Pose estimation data
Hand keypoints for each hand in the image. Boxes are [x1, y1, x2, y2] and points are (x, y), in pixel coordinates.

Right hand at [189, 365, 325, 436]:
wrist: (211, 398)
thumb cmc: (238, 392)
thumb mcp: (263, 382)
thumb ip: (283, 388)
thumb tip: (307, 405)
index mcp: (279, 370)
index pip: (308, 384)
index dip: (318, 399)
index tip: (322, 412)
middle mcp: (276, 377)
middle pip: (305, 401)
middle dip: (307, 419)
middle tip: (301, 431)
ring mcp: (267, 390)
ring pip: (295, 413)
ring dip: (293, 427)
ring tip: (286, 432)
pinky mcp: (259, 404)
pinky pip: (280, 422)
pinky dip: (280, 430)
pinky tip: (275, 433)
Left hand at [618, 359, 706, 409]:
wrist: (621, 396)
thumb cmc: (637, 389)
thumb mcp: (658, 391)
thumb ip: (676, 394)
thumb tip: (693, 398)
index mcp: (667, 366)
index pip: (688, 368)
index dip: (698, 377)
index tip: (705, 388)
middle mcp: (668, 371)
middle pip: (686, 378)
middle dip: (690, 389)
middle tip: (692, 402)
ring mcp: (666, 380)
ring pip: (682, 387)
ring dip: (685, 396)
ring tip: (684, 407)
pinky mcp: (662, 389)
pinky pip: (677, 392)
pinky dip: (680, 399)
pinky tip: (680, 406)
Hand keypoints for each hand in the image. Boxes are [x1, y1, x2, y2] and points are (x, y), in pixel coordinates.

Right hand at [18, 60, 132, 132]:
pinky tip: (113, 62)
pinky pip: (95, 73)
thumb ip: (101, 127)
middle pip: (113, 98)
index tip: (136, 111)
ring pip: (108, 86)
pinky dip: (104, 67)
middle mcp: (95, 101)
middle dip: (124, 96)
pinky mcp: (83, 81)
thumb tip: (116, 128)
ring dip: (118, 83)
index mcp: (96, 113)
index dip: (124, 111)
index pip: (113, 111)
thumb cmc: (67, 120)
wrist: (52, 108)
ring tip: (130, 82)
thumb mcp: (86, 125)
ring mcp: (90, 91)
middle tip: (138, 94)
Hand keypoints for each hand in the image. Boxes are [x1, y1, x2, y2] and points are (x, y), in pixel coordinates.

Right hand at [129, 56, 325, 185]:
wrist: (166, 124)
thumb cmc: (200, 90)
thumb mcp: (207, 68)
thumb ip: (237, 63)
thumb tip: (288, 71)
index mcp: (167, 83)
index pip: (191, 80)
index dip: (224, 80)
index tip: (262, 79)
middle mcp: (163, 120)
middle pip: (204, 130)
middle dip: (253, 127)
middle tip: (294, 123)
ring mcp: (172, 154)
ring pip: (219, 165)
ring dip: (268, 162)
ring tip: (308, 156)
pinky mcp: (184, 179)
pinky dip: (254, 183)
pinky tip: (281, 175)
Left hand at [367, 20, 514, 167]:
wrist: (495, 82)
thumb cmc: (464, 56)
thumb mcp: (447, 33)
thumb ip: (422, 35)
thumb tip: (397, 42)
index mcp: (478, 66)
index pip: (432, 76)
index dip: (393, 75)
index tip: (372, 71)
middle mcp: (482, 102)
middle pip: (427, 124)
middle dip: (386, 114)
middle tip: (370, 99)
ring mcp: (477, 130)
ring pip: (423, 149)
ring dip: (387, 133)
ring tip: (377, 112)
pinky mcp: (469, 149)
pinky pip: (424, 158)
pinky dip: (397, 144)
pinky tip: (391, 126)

WORK ORDER: Without changing a single character, repeat each record.

EXERCISE RESULT:
Hand keypoints for each hand in the image. Boxes are [x1, y1, x2, y2] and points are (x, y), in pixel coordinates.

Right hand at [189, 365, 325, 436]:
wrist: (211, 398)
thumb cmc: (238, 392)
thumb mcp: (263, 382)
thumb ip: (283, 388)
thumb tip: (307, 405)
index mcp: (279, 370)
index pip: (308, 384)
index dip: (318, 399)
index tip: (322, 412)
middle mcp: (276, 377)
middle pip: (305, 401)
middle dip: (307, 419)
middle tip: (301, 431)
ring mcp: (267, 390)
ring pip: (295, 413)
ring dip: (293, 427)
ring tip: (286, 432)
pinky mcp: (259, 404)
pinky pip: (280, 422)
pinky dip: (280, 430)
pinky tip: (275, 433)
Left hand at [618, 359, 706, 409]:
wrist: (621, 396)
thumb cmc: (637, 389)
thumb mcp: (658, 391)
thumb ip: (676, 394)
thumb tip: (693, 398)
index mcp: (667, 366)
index pip: (688, 368)
index dip: (698, 377)
index tip: (705, 388)
middle mcp: (668, 371)
middle pip: (686, 378)
middle dip: (690, 389)
middle tip: (692, 402)
ring mcp: (666, 380)
ring pip: (682, 387)
ring dip: (685, 396)
ring tip: (684, 407)
pinky mcp: (662, 389)
pinky pip: (677, 392)
pinky dip: (680, 399)
pinky tip: (680, 406)
Hand keypoints for each hand in the image. Boxes are [x1, y1, x2, y2] and points are (x, y), in pixel coordinates.

Right hand at [18, 60, 132, 132]:
pinky tip: (113, 62)
pinky pip: (95, 73)
thumb ip: (101, 127)
middle pip: (113, 98)
index tip: (136, 111)
ring pip: (108, 86)
pinky dip: (104, 67)
middle mcp: (95, 101)
middle dip: (124, 96)
pinky mcp: (83, 81)
thumb tip: (116, 128)
ring dip: (118, 83)
index mcp: (96, 113)
index dip: (124, 111)
index pip: (113, 111)
thumb cmc: (67, 120)
wrist: (52, 108)
ring tip: (130, 82)
thumb mcp: (86, 125)
ring mcp: (90, 91)
middle tip: (138, 94)
Hand keypoints for each hand in the image. Boxes are [x1, y1, x2, y2] and points are (x, y), in pixel coordinates.

Right hand at [129, 56, 325, 185]:
wrist: (166, 124)
thumb cmc: (200, 90)
thumb mcp: (207, 68)
thumb ip: (237, 63)
thumb tip: (288, 71)
index mcp: (167, 83)
index pip: (191, 80)
index dip: (224, 80)
index tip: (262, 79)
middle mcp: (163, 120)
middle pip: (204, 130)
middle dip: (253, 127)
middle tip: (294, 123)
ring mcp: (172, 154)
ring pip: (219, 165)
ring dip: (268, 162)
ring tip: (308, 156)
pinky mcp: (184, 179)
pinky dip: (254, 183)
pinky tip: (281, 175)
Left hand at [367, 20, 514, 167]:
wrist: (495, 82)
thumb cmc: (464, 56)
thumb mcp: (447, 33)
thumb ip: (422, 35)
thumb tip: (397, 42)
index mcp: (478, 66)
index pip: (432, 76)
index dip: (393, 75)
index tip: (372, 71)
middle mcp: (482, 102)
middle pip: (427, 124)
middle dip: (386, 114)
middle tip: (370, 99)
ring mcp: (477, 130)
ring pip: (423, 149)
ring dip: (387, 133)
ring tip: (377, 112)
pinky mcp: (469, 149)
pinky pip: (424, 158)
pinky dip: (397, 144)
pinky tip: (391, 126)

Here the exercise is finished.